You can expect degraded performance but you should really test the impact in a dev environment before running this on production so you're not caught off guard. If you perform this operation during off-peak hours you should be fine though.

To answer your questions: RDS instances can burst with something called I/O credits. Burst means its performance can go above the baseline performance to meet spikes in demand. It shouldn't be a big deal if you burn through them unless your instance relies on them (you can determine this from the rds instance metrics). Have a read through I/O Credits and Burst Performance .

Changing the disk size will not result in a complete rds instance outage, just performance degradation so it's better to do it during off-peak hours to minimise the impact as much as possible.

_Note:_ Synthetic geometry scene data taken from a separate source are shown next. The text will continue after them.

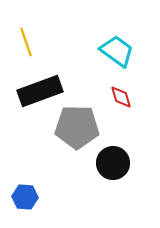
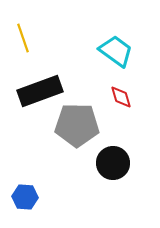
yellow line: moved 3 px left, 4 px up
cyan trapezoid: moved 1 px left
gray pentagon: moved 2 px up
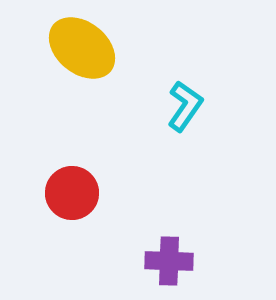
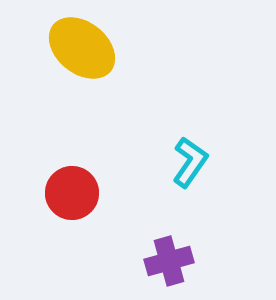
cyan L-shape: moved 5 px right, 56 px down
purple cross: rotated 18 degrees counterclockwise
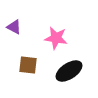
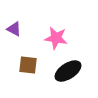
purple triangle: moved 2 px down
black ellipse: moved 1 px left
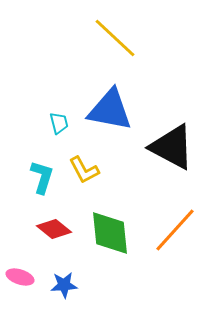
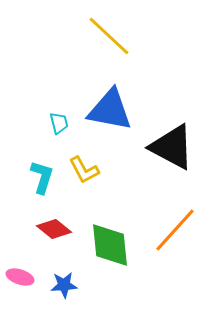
yellow line: moved 6 px left, 2 px up
green diamond: moved 12 px down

The technical answer is that AWS supports no downtime when scaling storage.

However, in the real world you need to factor how busy your current database is and how the "slowdown" will affect users. Consider the possibility that connections might timeout or the site may appear slower than usual for the duration of the scaling event.

In my experience, RDS storage resizing has been smooth without problems. However, we pick the best time of day (least busy) to implement this. We also go thru a backup procedure. We snapshot and bring up a standby server to switch over to manually just in case.

First according to RDS FAQs , there should be no downtime at all as long as you are only increasing storage size but not upgrading instance tier.

Q: Will my DB instance remain available during scaling?

The storage capacity allocated to your DB Instance can be increased while maintaining DB Instance availability.

Second, according to RDS documentation :

Baseline I/O performance for General Purpose SSD storage is 3 IOPS for each GiB, which means that larger volumes have better performance.... Volumes below 1 TiB in size also have ability to burst to 3,000 IOPS for extended periods of time (burst is not relevant for volumes above 1 TiB). Instance I/O credit balance determines burst performance.

I can not say for certain why but I guess when RDS increase the disk size, it may defragment the data or rearrange data blocks, which causes heavy I/O. If you server is under heavy usage during the resizing, it may fully consume the I/O credits and result in less I/O and longer conversion times. However given that you started with 200GB I suppose it should be fine.

Finally I would suggest you to use multi-az deployemnt if you are so worried about downtime or performance impact. During maintenance windows or snapshots, there will be a brief I/O suspension for a few seconds, which can be avoided with standby or read replicas.